WHAT NEEDS TO BE DONE:
Start at the line with "left hip: (155, 674)" in the records below, stop at the line with "right eye: (179, 285)", and return every line in that span exactly, the two end lines included.
━━━━━━
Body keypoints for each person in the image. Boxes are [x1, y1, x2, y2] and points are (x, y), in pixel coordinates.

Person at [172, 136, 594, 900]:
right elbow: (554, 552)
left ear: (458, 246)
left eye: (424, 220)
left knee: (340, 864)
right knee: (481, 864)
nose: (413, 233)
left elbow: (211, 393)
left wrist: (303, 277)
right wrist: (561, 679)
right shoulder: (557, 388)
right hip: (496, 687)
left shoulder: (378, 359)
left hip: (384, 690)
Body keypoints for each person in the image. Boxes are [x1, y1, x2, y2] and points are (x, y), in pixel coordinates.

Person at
━━━━━━
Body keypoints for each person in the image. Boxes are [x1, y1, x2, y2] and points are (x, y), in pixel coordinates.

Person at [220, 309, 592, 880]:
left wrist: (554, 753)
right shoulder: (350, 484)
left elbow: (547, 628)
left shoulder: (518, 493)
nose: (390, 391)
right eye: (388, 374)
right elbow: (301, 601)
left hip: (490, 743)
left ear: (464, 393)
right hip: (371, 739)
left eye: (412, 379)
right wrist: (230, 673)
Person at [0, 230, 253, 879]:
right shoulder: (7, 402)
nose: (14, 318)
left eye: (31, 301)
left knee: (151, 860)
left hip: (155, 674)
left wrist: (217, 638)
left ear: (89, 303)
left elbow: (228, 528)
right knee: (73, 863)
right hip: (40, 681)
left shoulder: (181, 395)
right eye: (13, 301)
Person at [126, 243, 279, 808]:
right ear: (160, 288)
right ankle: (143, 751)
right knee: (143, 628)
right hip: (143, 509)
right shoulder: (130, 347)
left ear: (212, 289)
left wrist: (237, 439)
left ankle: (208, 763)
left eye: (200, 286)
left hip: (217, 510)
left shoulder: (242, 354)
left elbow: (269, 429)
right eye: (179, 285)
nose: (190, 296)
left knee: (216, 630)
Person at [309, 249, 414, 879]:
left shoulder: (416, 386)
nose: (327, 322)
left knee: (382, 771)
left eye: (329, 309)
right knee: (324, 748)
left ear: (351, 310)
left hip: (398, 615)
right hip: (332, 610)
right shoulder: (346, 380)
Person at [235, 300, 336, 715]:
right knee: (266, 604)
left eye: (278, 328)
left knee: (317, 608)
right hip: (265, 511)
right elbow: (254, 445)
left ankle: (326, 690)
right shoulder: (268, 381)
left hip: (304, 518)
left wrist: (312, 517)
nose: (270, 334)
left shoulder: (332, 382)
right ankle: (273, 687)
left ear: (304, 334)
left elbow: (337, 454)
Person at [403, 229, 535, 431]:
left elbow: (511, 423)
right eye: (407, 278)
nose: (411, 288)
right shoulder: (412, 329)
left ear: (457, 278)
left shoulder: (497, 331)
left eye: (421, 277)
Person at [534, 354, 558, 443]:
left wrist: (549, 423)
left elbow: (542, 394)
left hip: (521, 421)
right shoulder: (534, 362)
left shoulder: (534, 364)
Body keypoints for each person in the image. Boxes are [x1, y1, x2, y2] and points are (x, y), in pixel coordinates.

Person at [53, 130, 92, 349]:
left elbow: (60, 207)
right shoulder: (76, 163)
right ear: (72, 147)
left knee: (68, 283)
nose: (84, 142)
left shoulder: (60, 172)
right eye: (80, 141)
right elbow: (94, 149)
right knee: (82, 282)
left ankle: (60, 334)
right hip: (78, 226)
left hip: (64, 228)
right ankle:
━━━━━━
RESPONSE TO THIS EXERCISE:
left hip: (155, 674)
left wrist: (217, 638)
left ear: (89, 303)
left elbow: (228, 528)
right knee: (73, 863)
right hip: (40, 681)
left shoulder: (181, 395)
right eye: (13, 301)
Person at [126, 243, 279, 808]:
right ear: (160, 288)
right ankle: (143, 751)
right knee: (143, 628)
right hip: (143, 509)
right shoulder: (130, 347)
left ear: (212, 289)
left wrist: (237, 439)
left ankle: (208, 763)
left eye: (200, 286)
left hip: (217, 510)
left shoulder: (242, 354)
left elbow: (269, 429)
right eye: (179, 285)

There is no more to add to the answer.